- **Problem details**: Only the pictures are to be left out, and the rest of the entries should be reproduced exactly.

___ Exercise input

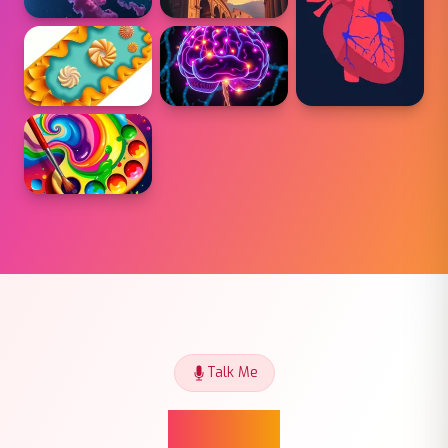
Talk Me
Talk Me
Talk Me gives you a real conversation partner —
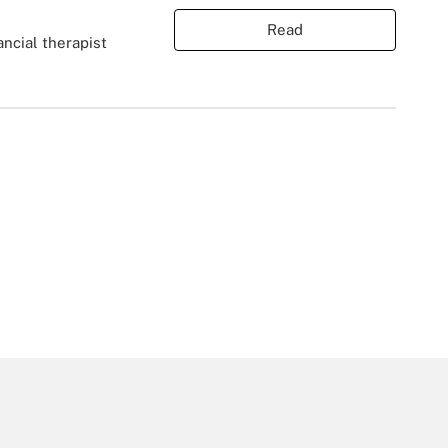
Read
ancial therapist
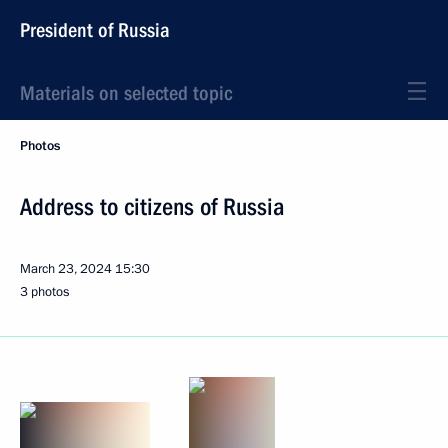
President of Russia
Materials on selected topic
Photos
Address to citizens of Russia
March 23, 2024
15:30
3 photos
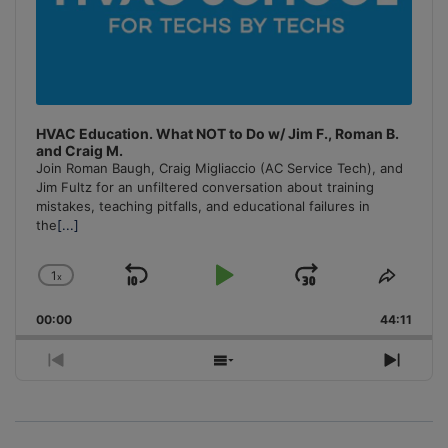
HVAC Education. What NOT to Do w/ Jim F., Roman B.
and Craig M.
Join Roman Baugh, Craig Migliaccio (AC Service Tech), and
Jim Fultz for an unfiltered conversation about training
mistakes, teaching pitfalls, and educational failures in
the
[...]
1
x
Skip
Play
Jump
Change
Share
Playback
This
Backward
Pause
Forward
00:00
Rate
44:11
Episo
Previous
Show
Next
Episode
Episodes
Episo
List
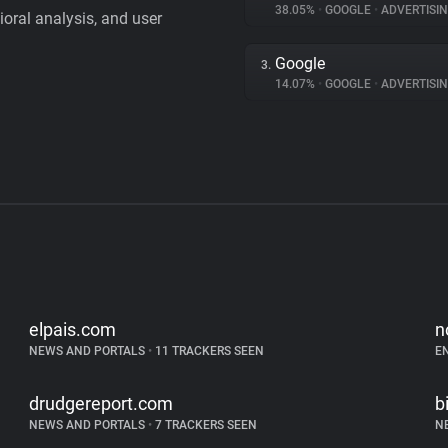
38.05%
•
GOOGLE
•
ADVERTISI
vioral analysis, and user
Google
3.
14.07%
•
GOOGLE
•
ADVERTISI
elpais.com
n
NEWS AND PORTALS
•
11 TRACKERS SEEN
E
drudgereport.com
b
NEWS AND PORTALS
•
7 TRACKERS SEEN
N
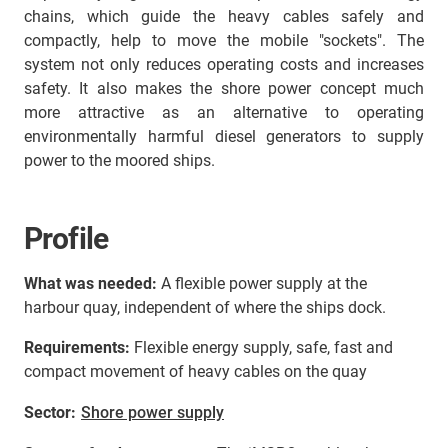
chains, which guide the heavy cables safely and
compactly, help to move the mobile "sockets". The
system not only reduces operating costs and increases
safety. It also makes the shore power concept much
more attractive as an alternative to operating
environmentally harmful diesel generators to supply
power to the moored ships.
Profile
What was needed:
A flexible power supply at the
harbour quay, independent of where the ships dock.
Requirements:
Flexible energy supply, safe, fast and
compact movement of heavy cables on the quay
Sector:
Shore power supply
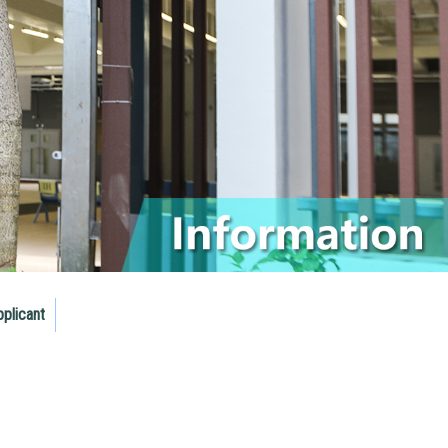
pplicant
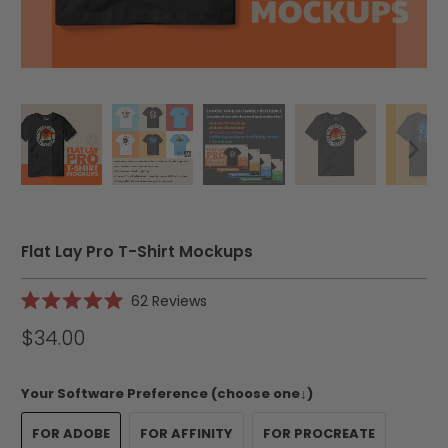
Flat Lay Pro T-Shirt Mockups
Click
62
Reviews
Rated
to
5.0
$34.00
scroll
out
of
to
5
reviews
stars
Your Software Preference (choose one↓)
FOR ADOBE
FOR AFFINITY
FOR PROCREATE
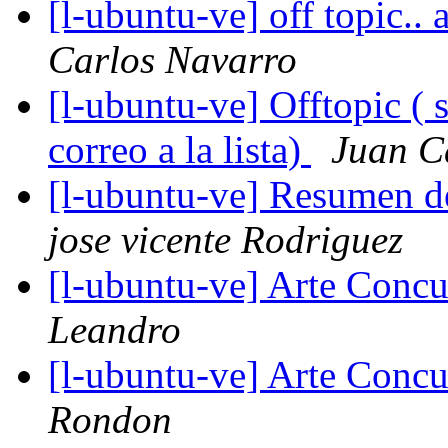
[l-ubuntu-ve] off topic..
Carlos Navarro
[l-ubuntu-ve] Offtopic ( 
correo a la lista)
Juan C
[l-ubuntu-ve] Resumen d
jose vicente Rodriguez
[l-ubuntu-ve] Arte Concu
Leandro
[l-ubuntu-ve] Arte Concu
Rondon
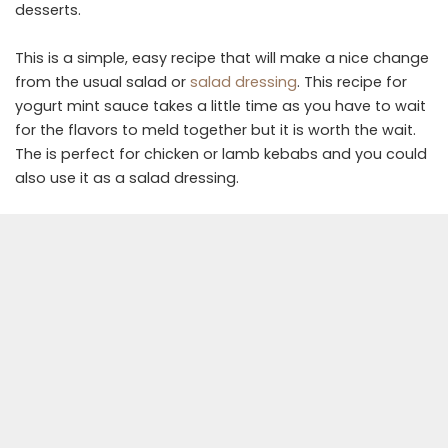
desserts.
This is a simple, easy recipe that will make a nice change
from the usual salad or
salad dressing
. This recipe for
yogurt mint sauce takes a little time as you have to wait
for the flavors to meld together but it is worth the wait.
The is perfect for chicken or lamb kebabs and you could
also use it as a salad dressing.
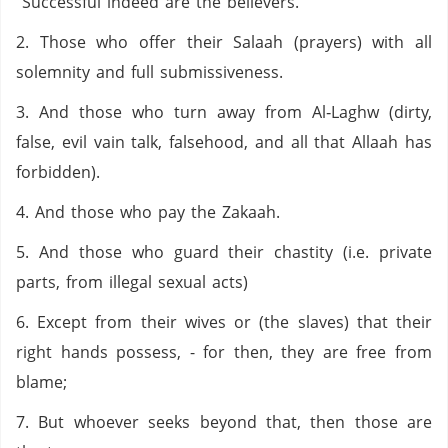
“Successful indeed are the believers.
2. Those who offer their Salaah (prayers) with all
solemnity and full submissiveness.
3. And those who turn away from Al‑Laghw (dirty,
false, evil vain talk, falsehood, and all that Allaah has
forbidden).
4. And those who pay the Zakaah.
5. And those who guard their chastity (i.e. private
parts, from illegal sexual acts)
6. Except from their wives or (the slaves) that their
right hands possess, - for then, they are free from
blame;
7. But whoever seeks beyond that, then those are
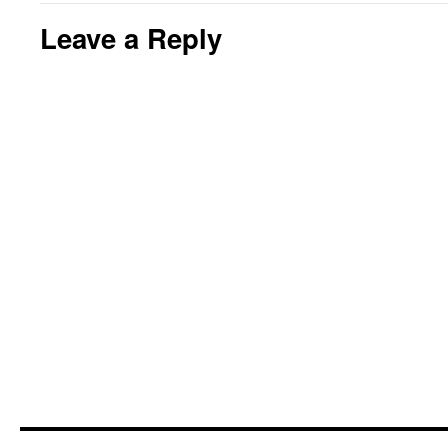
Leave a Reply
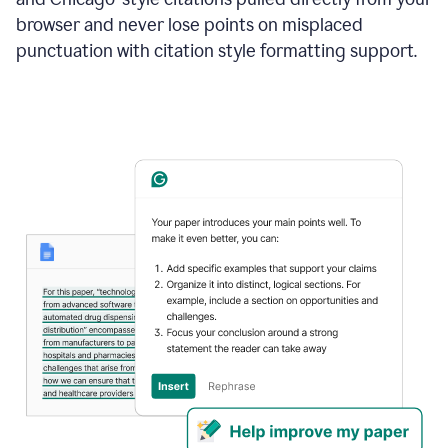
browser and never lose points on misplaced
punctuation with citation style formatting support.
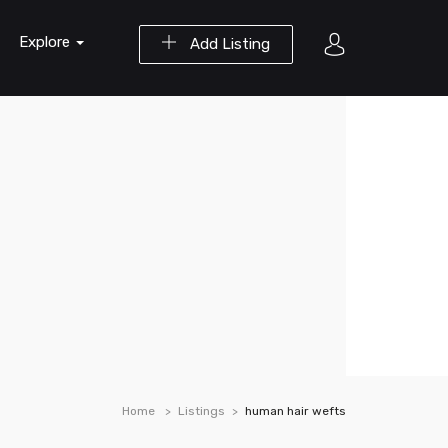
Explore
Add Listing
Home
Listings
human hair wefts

______

- **Task result**:
Talk Me
Talk Me
Talk Me gives you a real conversation partner —
Read
ancial therapist
President of Russia
Materials on selected topic
Photos
Address to citizens of Russia
March 23, 2024
15:30
3 photos
HVAC Education. What NOT to Do w/ Jim F., Roman B.
and Craig M.
Join Roman Baugh, Craig Migliaccio (AC Service Tech), and
Jim Fultz for an unfiltered conversation about training
mistakes, teaching pitfalls, and educational failures in
the
[...]
1
x
Skip
Play
Jump
Change
Share
Playback
This
Backward
Pause
Forward
00:00
Rate
44:11
Episo
Previous
Show
Next
Episode
Episodes
Episo
List
38.05%
•
GOOGLE
•
ADVERTISI
vioral analysis, and user
Google
3.
14.07%
•
GOOGLE
•
ADVERTISI
elpais.com
n
NEWS AND PORTALS
•
11 TRACKERS SEEN
E
drudgereport.com
b
NEWS AND PORTALS
•
7 TRACKERS SEEN
N
chains, which guide the heavy cables safely and
compactly, help to move the mobile "sockets". The
system not only reduces operating costs and increases
safety. It also makes the shore power concept much
more attractive as an alternative to operating
environmentally harmful diesel generators to supply
power to the moored ships.
Profile
What was needed:
A flexible power supply at the
harbour quay, independent of where the ships dock.
Requirements:
Flexible energy supply, safe, fast and
compact movement of heavy cables on the quay
Sector:
Shore power supply
pplicant
Flat Lay Pro T-Shirt Mockups
Click
62
Reviews
Rated
to
5.0
$34.00
scroll
out
of
to
5
reviews
stars
Your Software Preference (choose one↓)
FOR ADOBE
FOR AFFINITY
FOR PROCREATE
[l-ubuntu-ve] off topic..
Carlos Navarro
[l-ubuntu-ve] Offtopic ( 
correo a la lista)
Juan C
[l-ubuntu-ve] Resumen d
jose vicente Rodriguez
[l-ubuntu-ve] Arte Concu
Leandro
[l-ubuntu-ve] Arte Concu
Rondon
desserts.
This is a simple, easy recipe that will make a nice change
from the usual salad or
salad dressing
. This recipe for
yogurt mint sauce takes a little time as you have to wait
for the flavors to meld together but it is worth the wait.
The is perfect for chicken or lamb kebabs and you could
also use it as a salad dressing.
“Successful indeed are the believers.
2. Those who offer their Salaah (prayers) with all
solemnity and full submissiveness.
3. And those who turn away from Al‑Laghw (dirty,
false, evil vain talk, falsehood, and all that Allaah has
forbidden).
4. And those who pay the Zakaah.
5. And those who guard their chastity (i.e. private
parts, from illegal sexual acts)
6. Except from their wives or (the slaves) that their
right hands possess, - for then, they are free from
blame;
7. But whoever seeks beyond that, then those are
Leave a Reply
browser and never lose points on misplaced
punctuation with citation style formatting support.
Explore
Add Listing
Home
Listings
human hair wefts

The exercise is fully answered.